Differentiable Display Photometric Stereo

1POSTECH 2Meta Reality Lab

Figure 1


Photometric stereo leverages variations in illumination conditions to reconstruct surface normals. Display photometric stereo, which employs a conventional monitor as an illumination source, has the potential to overcome limitations often encountered in bulky and difficult-to-use conventional setups. In this paper, we present differentiable display photometric stereo (DDPS), addressing an often overlooked challenge in display photometric stereo: the design of display patterns. Departing from using heuristic display patterns, DDPS learns the display patterns that yield accurate normal reconstruction for a target system in an end-to-end manner. To this end, we propose a differentiable framework that couples basis-illumination image formation with analytic photometric-stereo reconstruction. The differentiable framework facilitates the effective learning of display patterns via auto-differentiation. Also, for training supervision, we propose to use 3D printing for creating a real-world training dataset, enabling accurate reconstruction on the target real-world setup. Finally, we exploit that conventional LCD monitors emit polarized light, which allows for the optical separation of diffuse and specular reflections when combined with a polarization camera, leading to accurate normal reconstruction. Extensive evaluation of DDPS shows improved normal-reconstruction accuracy compared to heuristic patterns and demonstrates compelling properties such as robustness to pattern initialization, calibration errors, and simplifications in image formation and reconstruction.

§

[APPLY WHAT YOU READ]
[1] Transcribe each line of text in the entries below, leaving out the pictures.
[2] Go on with the passage on differentiable display photometric stereo, picking up after its final sentence.

§

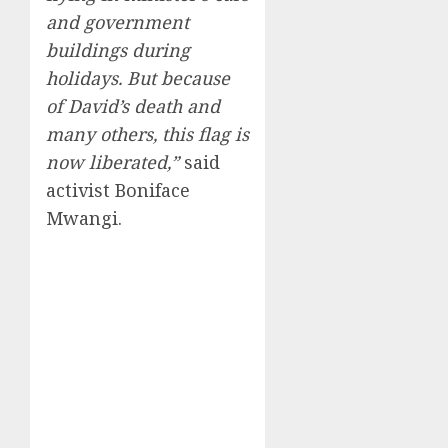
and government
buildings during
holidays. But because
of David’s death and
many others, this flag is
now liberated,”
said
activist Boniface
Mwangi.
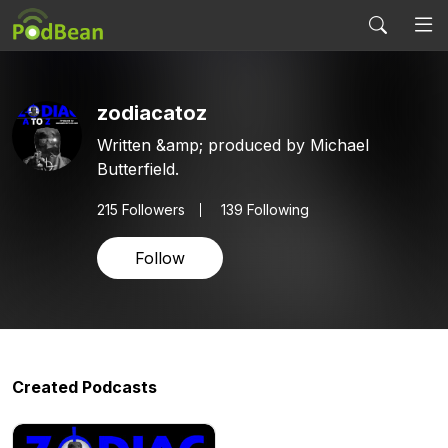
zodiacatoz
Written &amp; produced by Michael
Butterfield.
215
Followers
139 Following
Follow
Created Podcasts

§

[OUTPUTS FOR THE TASKS]
[1]
and government
buildings during
holidays. But because
of David’s death and
many others, this flag is
now liberated,”
said
activist Boniface
Mwangi.
zodiacatoz
Written &amp; produced by Michael
Butterfield.
215
Followers
139 Following
Follow
Created Podcasts

[2]
Learning display patterns

The video shows learning process of display patterns. Every learned patterns excels existing heuristic patterns. DDPS can learn optimal patterns from not only heuristic patterns, but also randomimzed initialization.

Figure 2
Figure 3

Differentiable framework

Proposed differentiable framework consists of rendering and analytic photometric stereo reconstruction. For differentiable rendering, we adopt Image-based relighting, a weighted sum of basis images. This enables efficient, realistic, and fast rendering.

3D-printed dataset

We creat a real world dataset with known geometry using 3D-printed objects. This dataset leads to not only reduce domain gap between traing and testing stage but also enhance robustness to DDPS’s assumptions.

Figure 4


DDPS shows consistently accurate performance in various real-world objects. We conduct extensive evaluation of DDPS showing its accuracy, generalization and robustness. The extra experiments are enable in main paper and supplemental material.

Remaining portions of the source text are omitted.